Workplace Bullying Enforcement
On page 2064, John Darley asked the Workplace Relations Minister, Russell Wortley, three questions specifically about the performance and resources of SafeWorkSA. Wortley provided some statistics that provide a useful counterpoint to the workplace bullying enforcement activities of other Australian OHS regulators. He stated that in the 2011-12 financial year, SafeWork SA’s Help Centre answered 44,565 calls on occupational health and safety. Wortley provided more statistics:
“For the 2011-12 financial year, the help centre recorded 2,756 occupational health and safety activities. This figure is made up of 1,326 notifiable dangerous occurrences, 290 notifiable work injuries, 1,165 complaints, and 145 bullying allegations.
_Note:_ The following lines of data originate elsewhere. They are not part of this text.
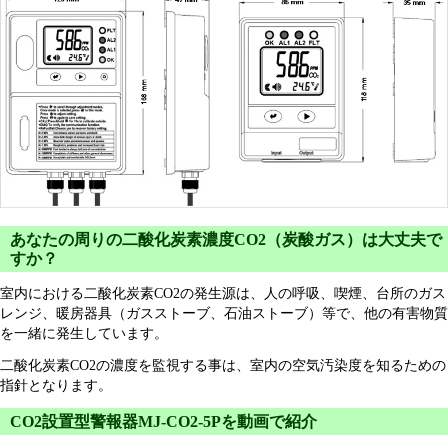
あなたの周りの二酸化炭素濃度CO2（炭酸ガス）は大丈夫で
すか？
室内における二酸化炭素CO2の発生源は、人の呼吸、喫煙、台所のガス
レンジ、暖房器具（ガスストーブ、石油ストーブ）等で、他の有害物質
を一緒に発生しています。
二酸化炭素CO2の濃度を監視する事は、室内の空気汚染度を知るための
指針となります。
CO2設置型警報器MJ-CO2-5Pを動画で紹介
Of this number, during the same financial year the help and early intervention centre managed 1,183 activities, being 734 notifiable dangerous occurrences, 103 notifiable work injuries, 331 complaints and 15 bullying allegations. For the period 1 July to 31 July 2012, the help centre recorded 246 occupational health and safety activities. This figure is made up of 92 notifiable dangerous occurrences, 30 notifiable work injuries, 112 complaints, and 12 bullying allegations.”
44,565 OHS-related calls generated 2,756 (undefined) activities of which 145 addressed workplace bullying. SafetyAtWorkBlog’s mathematical adviser says that this means that 0.33% of OHS calls related to bullying and that, of the total activities, bullying allegations equated to 5.3% of activities. In the month of July 2012, from the Minister’s data, bullying allegations equated to 4.9% of SafeWork SA activities.
The lack of definition of SafeWorkSA “activities” stops a direct comparison with similar workplace bullying data in New South Wales and Victoria but the figures, nevertheless, provide some insight into the extent of workplace bullying concerns expressed to South Australia’s safety regulator.
There seems to be nothing limiting John Darley from asking the Minister these questions in Parliament but it seems odd to do so when one is also a member of a recently announced Parliamentary Inquiry into SafeWorkSA. Why not wait for the Inquiry? Why ask questions in Parliament when an Inquiry is likely to reveal the same data? The Inquiry’s terms of reference already look like a fishing expedition and now, since the Work Health and Safety Bill has passed the South Australian Parliament, Darley and other committee members will be investigating an OHS regulator whose laws of reference and enforcement policy have changed in line with national harmonisation. Politics is certainly an odd game.